Rothfuss thinks writers do have a responsibility and he told us about his dilemma when he was writing Name of the Wind and realized he had just written a big scene in which his male protagonist rescued a woman in peril. He tried to rewrite the scene with his character rescuing his male best friend but it didn’t have the same impact. Yet he did not want to perpetuate the women-need-to-be-rescued trope, so he rewrote the scene to show the female character trying to save herself from the fire but she ended up trapped by the flames. Then he made sure that after the rescue, she and the male character had a conversation about what had happened and made it clear she was not helpless but circumstances had required rescue. It was really interesting to hear this and how deeply concerned he was about it. I have read the book and knew exactly the scene he was talking about and I appreciate the thought he put in about it behind the scenes as it were.

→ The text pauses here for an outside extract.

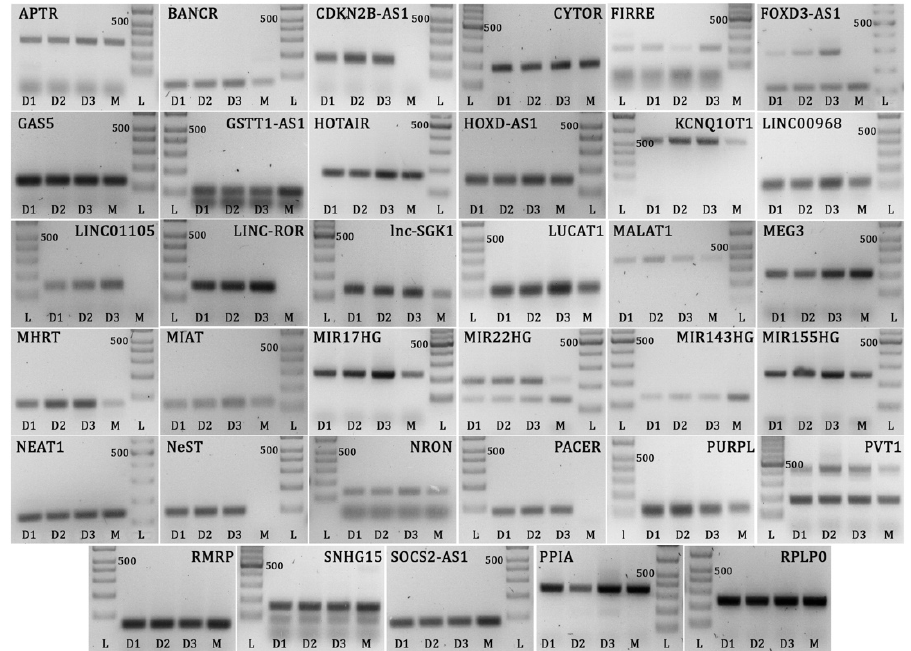
Figure 1. Gel images showing Müller cell long non-coding RNAs and reference gene amplicons run on 2% or 3% agarose gel. L = DNA ladder, D1 = human donor cell isolate 1, D2 = human donor cell isolate 2, D3 = human donor cell isolate 3, M = MIO-M1 cell line. Expected product sizes: APTR = 300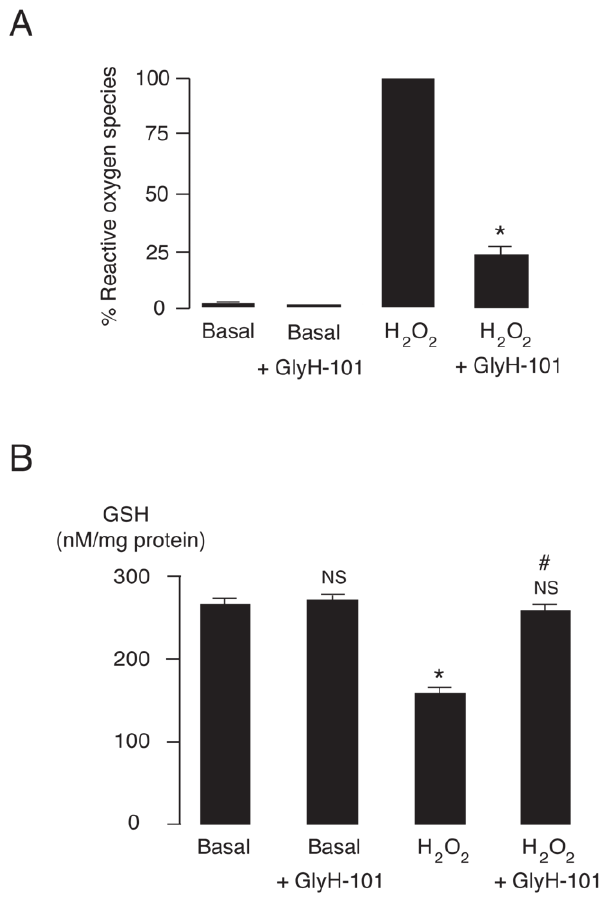
Figure 2. Anti-oxidative properties of GlyH-101 in erythrocytes of beta thalassemia/Hb E patients. (A) Amelioration by GlyH-101 of free radical production induced by H 2 O 2 exposure. Erythrocytes loaded with DCFH-DA were incubated for 1 h without (basal) or with H 2 O 2 (10 mM) in the presence or absence of GlyH-101 (50 m M). Reactive oxygen species were measured by flow cytometry analysis at excitation wavelength of 490 nm and emission wavelength of 530 nm. Data were expressed as means 6 S.E. *, p , 0.001 compared with H 2 O 2 -treated group (n=12). (B) Effect of GlyH-101 on intracellular glutathione levels. Erythrocytes were treated for 1 h without (basal) or with H 2 O 2 (10 mM) in the presence or absence of GlyH-101 (50 m M) before measurements of GSH levels. Data were expressed as means 6 S.E. NS, non-statistical significant difference from basal control; *, p , 0.01 compared with basal control; # , p , 0.01 compared with H 2 O 2 -treated group (n=12). abolished the effect of H 2 O 2 on erythrocyte GSH levels (248.45 6 7.28 nM/mg protein).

Hopkinson views stories as a discussion and she tries to put many types of people and many types of experience in them. That is how she understands her moral responsibility, beyond that — in one of her stories she has a character kill his father and it is represented in the story as a good thing — she can’t be responsible for other people’s actions.
Grossman said this is an issue he has never thought about before. I was surprised, but not really as I had some issues with how a few of his female characters were represented in The Magicians. He said he wanted to be on the panel because he was interested in what other people thought about the topic. He therefore didn’t really have much to contribute.
Bacigalupi on the other hand, thinks about it a lot. It sometimes keeps him up at night and it is something he really worries about. He said that we can’t just say “it’s only a story” because stories are important. He worries that people of the future will look back at the mythologies/stories we have created about ourselves and say, “wow, they were really fucked up.”
A really interesting panel to conclude the convention with!
I have found a couple pretty decent videos on Youtube to give you a flavor of what the event was like. One of the main stage happenings was several authors reading something they wrote as a teenager. David Nadelberg told us he had decided as a teen he was going to be “sensitive poetry guy” and he was not going to write about sex. However, he wrote a terrible poem about bag pipes and reading it as an adult he realized it was filled to the brim with sex. The poem was so bad and he was so embarrassed as he read it he had the sign language interpreter laughing so hard he could barely continue signing. Unfortunately no one seems to have got it on video. Someone did get Holly Black though. She too was hilarious and so embarrassed by how bad her story was that she had to keep stopping because she was laughing so much:
And as I mentioned yesterday, the morning and afternoon main stage gatherings had various people talking about why stories matter. Here is John Green who also discovers his fly is down and tells a very funny story about another time he was in front of an audience with his pants unzipped:
I’d say the event was a success and I hope they do it again next year and I hope it is in Minneapolis. And maybe some of you might consider coming too! Wouldn’t that be a hoot!